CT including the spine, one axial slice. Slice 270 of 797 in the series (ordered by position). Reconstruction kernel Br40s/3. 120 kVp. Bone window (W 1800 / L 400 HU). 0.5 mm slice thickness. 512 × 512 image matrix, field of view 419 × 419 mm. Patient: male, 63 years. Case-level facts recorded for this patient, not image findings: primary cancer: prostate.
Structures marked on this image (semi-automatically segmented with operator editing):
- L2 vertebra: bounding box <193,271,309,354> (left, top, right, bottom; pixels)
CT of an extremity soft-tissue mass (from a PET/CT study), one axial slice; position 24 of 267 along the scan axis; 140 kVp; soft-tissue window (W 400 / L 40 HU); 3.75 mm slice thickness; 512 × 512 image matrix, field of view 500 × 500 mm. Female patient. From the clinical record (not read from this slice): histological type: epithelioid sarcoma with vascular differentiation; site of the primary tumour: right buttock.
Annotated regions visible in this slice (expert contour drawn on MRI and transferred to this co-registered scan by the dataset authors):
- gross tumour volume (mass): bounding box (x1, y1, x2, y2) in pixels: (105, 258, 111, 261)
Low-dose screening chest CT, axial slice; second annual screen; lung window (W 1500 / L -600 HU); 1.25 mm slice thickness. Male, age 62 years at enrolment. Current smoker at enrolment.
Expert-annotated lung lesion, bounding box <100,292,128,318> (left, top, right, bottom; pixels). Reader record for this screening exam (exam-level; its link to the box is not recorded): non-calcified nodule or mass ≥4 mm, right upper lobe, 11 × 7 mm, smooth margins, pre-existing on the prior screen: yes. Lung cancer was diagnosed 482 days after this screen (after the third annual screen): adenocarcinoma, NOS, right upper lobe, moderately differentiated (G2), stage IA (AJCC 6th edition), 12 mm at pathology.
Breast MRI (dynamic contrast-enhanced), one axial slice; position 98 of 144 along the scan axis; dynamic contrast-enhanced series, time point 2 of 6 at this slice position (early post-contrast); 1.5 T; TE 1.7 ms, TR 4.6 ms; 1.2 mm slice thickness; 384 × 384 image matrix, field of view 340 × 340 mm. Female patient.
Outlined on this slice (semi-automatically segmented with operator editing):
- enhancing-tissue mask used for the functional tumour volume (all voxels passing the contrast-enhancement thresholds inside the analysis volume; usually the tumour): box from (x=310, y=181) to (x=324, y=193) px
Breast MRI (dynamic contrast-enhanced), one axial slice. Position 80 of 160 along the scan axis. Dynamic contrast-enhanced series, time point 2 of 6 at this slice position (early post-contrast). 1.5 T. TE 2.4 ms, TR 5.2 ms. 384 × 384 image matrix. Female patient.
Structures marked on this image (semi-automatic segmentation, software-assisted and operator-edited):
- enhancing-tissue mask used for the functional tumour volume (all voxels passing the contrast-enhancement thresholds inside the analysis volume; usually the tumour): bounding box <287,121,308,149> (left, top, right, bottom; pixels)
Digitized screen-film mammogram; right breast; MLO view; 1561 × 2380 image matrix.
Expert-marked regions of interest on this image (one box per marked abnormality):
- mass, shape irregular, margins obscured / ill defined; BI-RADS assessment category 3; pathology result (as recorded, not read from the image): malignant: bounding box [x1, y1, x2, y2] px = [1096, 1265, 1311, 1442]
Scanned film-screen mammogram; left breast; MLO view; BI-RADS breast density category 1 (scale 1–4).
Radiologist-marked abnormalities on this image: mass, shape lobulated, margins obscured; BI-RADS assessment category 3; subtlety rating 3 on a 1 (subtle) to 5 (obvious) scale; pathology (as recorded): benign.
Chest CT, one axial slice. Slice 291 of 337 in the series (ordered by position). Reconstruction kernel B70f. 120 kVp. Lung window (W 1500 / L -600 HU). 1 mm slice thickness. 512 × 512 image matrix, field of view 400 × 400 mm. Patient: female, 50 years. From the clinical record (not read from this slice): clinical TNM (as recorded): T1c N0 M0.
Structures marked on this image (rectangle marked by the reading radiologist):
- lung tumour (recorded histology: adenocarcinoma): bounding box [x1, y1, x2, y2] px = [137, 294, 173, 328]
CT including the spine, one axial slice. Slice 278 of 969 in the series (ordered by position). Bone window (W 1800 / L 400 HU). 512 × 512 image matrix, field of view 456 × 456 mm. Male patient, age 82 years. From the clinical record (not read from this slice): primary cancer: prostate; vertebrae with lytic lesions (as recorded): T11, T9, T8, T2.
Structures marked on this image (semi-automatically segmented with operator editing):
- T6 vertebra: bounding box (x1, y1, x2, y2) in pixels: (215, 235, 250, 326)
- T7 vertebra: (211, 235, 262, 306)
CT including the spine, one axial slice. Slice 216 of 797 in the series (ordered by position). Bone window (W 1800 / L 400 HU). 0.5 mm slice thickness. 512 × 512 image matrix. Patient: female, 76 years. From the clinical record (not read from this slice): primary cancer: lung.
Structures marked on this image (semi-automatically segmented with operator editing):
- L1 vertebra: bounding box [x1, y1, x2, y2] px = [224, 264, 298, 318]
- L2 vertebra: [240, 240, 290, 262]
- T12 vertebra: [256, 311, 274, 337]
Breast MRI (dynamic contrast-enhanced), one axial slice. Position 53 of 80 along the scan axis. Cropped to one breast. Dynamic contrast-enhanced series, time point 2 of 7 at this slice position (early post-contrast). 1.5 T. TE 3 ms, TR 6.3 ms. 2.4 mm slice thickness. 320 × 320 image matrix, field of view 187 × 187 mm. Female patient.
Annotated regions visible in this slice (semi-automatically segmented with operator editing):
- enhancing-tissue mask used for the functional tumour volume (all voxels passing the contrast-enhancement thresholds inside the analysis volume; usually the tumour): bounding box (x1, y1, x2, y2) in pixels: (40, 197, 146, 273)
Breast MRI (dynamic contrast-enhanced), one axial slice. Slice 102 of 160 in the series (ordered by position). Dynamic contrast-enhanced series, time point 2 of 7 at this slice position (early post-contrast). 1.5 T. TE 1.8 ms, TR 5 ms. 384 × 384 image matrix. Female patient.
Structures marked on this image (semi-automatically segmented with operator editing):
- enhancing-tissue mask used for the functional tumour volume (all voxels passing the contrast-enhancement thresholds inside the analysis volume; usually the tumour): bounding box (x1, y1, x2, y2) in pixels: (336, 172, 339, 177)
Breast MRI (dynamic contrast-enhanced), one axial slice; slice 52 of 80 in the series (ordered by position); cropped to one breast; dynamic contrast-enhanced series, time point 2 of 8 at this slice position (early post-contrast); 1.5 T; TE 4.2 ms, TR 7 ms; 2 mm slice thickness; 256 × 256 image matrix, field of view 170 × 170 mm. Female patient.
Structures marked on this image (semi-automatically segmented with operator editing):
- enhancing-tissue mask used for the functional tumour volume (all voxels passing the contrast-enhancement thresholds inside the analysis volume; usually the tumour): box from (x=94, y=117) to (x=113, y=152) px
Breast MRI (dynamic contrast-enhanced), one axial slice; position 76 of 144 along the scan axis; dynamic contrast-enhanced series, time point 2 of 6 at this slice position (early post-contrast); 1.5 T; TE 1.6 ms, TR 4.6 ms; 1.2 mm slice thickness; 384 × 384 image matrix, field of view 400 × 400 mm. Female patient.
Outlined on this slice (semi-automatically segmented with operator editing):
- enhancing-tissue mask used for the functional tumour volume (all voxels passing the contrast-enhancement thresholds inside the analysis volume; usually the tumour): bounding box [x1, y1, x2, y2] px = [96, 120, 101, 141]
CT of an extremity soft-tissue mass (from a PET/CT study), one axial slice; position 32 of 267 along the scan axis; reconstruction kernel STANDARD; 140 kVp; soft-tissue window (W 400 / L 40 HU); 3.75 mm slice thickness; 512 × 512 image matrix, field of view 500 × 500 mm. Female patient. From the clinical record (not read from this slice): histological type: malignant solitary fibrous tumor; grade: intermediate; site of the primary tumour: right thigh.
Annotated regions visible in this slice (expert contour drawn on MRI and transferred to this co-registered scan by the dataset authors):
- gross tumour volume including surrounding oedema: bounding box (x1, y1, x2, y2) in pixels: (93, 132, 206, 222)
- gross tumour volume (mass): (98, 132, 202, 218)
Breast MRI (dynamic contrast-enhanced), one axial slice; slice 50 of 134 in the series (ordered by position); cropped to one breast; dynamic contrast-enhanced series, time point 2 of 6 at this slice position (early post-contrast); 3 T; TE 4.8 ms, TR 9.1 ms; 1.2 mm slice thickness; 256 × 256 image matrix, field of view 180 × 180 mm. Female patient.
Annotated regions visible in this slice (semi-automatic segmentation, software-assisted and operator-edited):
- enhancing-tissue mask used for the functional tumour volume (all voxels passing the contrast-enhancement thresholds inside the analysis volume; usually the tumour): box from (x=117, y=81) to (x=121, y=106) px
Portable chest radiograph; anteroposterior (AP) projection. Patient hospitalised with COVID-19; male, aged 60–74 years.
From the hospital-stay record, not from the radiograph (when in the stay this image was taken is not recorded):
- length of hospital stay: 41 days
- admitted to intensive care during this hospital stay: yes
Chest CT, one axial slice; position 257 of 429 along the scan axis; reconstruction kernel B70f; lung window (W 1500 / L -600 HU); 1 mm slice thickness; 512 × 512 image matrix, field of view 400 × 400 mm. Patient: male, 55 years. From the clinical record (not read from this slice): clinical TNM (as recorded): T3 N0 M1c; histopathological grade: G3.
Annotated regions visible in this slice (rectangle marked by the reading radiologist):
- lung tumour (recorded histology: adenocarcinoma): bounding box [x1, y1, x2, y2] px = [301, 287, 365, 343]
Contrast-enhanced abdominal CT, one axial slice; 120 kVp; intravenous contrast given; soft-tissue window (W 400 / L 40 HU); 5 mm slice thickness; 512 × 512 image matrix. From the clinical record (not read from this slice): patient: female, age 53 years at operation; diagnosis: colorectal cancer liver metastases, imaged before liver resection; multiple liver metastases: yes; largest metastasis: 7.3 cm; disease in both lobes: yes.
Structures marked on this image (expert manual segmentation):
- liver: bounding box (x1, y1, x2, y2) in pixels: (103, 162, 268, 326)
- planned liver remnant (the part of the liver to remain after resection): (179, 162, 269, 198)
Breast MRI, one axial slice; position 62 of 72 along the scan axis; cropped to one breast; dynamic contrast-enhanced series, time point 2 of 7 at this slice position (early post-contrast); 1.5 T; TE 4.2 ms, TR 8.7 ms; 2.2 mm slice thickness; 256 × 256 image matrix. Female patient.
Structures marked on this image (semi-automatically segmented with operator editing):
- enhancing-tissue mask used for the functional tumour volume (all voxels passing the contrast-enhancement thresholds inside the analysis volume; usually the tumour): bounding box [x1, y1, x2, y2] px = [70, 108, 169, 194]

============================================================

**Requirement:**
Keeping every character as it is, restate the lines above that run from the line with "CT including the spine, one axial slice. Slice 278" through the line with "172, 339, 177)", both included, and nothing else.

**Output of the task:**
CT including the spine, one axial slice. Slice 278 of 969 in the series (ordered by position). Bone window (W 1800 / L 400 HU). 512 × 512 image matrix, field of view 456 × 456 mm. Male patient, age 82 years. From the clinical record (not read from this slice): primary cancer: prostate; vertebrae with lytic lesions (as recorded): T11, T9, T8, T2.
Structures marked on this image (semi-automatically segmented with operator editing):
- T6 vertebra: bounding box (x1, y1, x2, y2) in pixels: (215, 235, 250, 326)
- T7 vertebra: (211, 235, 262, 306)
CT including the spine, one axial slice. Slice 216 of 797 in the series (ordered by position). Bone window (W 1800 / L 400 HU). 0.5 mm slice thickness. 512 × 512 image matrix. Patient: female, 76 years. From the clinical record (not read from this slice): primary cancer: lung.
Structures marked on this image (semi-automatically segmented with operator editing):
- L1 vertebra: bounding box [x1, y1, x2, y2] px = [224, 264, 298, 318]
- L2 vertebra: [240, 240, 290, 262]
- T12 vertebra: [256, 311, 274, 337]
Breast MRI (dynamic contrast-enhanced), one axial slice. Position 53 of 80 along the scan axis. Cropped to one breast. Dynamic contrast-enhanced series, time point 2 of 7 at this slice position (early post-contrast). 1.5 T. TE 3 ms, TR 6.3 ms. 2.4 mm slice thickness. 320 × 320 image matrix, field of view 187 × 187 mm. Female patient.
Annotated regions visible in this slice (semi-automatically segmented with operator editing):
- enhancing-tissue mask used for the functional tumour volume (all voxels passing the contrast-enhancement thresholds inside the analysis volume; usually the tumour): bounding box (x1, y1, x2, y2) in pixels: (40, 197, 146, 273)
Breast MRI (dynamic contrast-enhanced), one axial slice. Slice 102 of 160 in the series (ordered by position). Dynamic contrast-enhanced series, time point 2 of 7 at this slice position (early post-contrast). 1.5 T. TE 1.8 ms, TR 5 ms. 384 × 384 image matrix. Female patient.
Structures marked on this image (semi-automatically segmented with operator editing):
- enhancing-tissue mask used for the functional tumour volume (all voxels passing the contrast-enhancement thresholds inside the analysis volume; usually the tumour): bounding box (x1, y1, x2, y2) in pixels: (336, 172, 339, 177)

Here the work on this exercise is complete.